Image: Lord & Taylor

Lord & Taylor has agreed to pay $100,000 to resolve a racial discrimination investigation, Massachusetts Attorney General Maura Healey announced this past week. The country’s oldest department store revealed that in addition to the fine, it will “hire an expert consultant to review and improve its shoplifting prevention policies and procedures, and to train its staff” in order to put an end to a nearly 5-year-long investigation into its loss prevention practices, which was prompted by a 2014 incident involving a black woman who was attempting to purchase perfume in one of Lord & Taylor’s Massachusetts outposts.

The Massachusetts Attorney General’s Office initiated the investigation specifically in connection with “concerns that the company’s efforts to prevent shoplifting perpetuated a climate of racial and ethnic bias at its four Massachusetts stores.”

Lord & Taylor was facing allegations that it disproportionately targeted minority shoppers, namely, black and Hispanic individuals, for surveillance and apprehension, thereby, giving rise to potential violations of the Massachusetts Public Accommodations Law and Consumer Protection Act.

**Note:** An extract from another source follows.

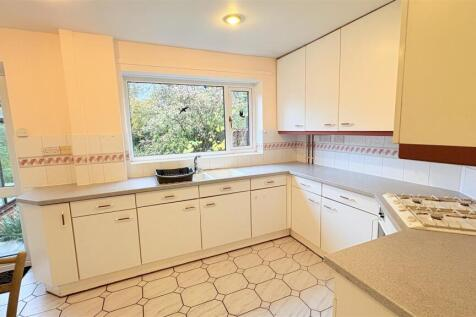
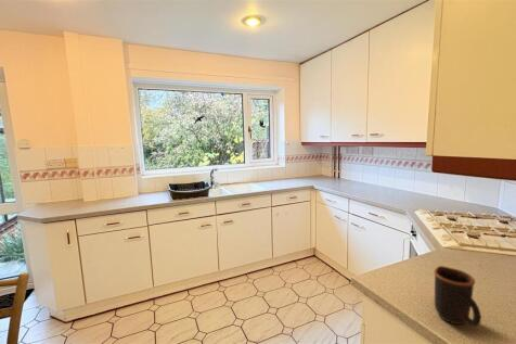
+ mug [433,265,482,328]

Together, these laws make it unlawful for any business that solicits or accepts the patronage of the general public to distinguish among customers on the basis of their race, color, national origin, ancestry, religion, sex, gender identity, sexual orientation, or disability, and prohibits them from engaging in unfair or deceptive conduct.

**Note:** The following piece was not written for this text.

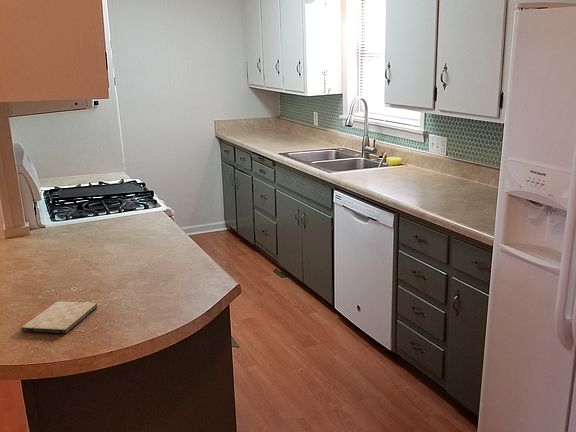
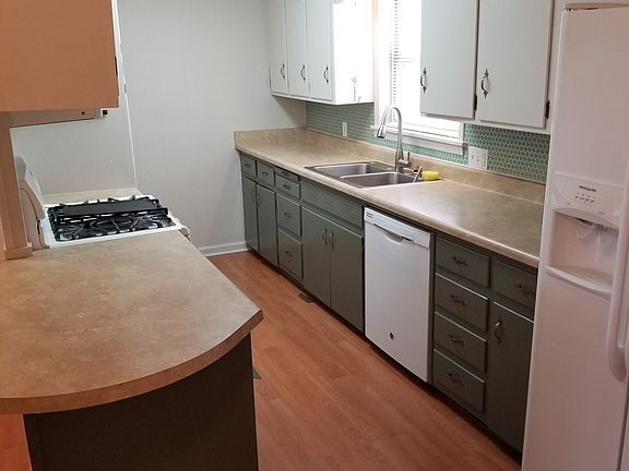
- cutting board [20,301,99,334]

The Lord & Taylor settlement comes 4 years after fellow New York-headquartered department store Barneys agreed to settle an investigation initiated against it by the New York State Attorney General Eric Schneiderman’s Office, following from the filing of two lawsuit by two black shoppers, who each accused Barneys of racial profiling and discrimination.

Ultimately, Barneys agreed to pay $525,000 in fees and penalties and to implement a series of changes to ensure it does not discriminate against black and Hispanic customers.

As the Huffington Post revealed at the time, citing a former Barneys employee, who spoke on condition she not be named for fear of jeopardizing her career in the industry, that the culture of racism was rampant at Barneys and in the fashion/retail industry at large.

Fast forward to late 2016 and Versace was hauled into court by a former employee, who claimed that the American arm of the Italian fashion brand maintained a practice of using a code to label black consumers. According to the lawsuit that Christopher Sampino filed in a California state court in December 2016, staffers in Versace’s outlet store in Pleasanton, California used the code “D410,” the code used by the brand for labeling black clothing, “in a casual manner to alert co-workers when a black person entered the store.”

That case was still pending as of this summer, just as Nordstrom Rack was coming under fire for calling the police on 3 black teens, who were shopping for prom attire at its store in Brentwood, Mo., asserting suspicions of shoplifting. Shortly after coming under fire, Nordstrom apologized and promised to work on ways to prevent  racial profiling from happening again in its stores.

The Nordstrom incident “calls further attention” to the seemingly unabated racial profiling in commercial spaces, the Washington Post’s Rachel Siegel stated this spring.

As Attorney General Healey noted this past week, “Far too often, shoppers are unfairly viewed as suspicious or not belonging, simply because of their race or ethnicity. This takes a toll on individuals and broader communities, even when it is the result of unconscious bias, and it is our collective responsibility to address it.”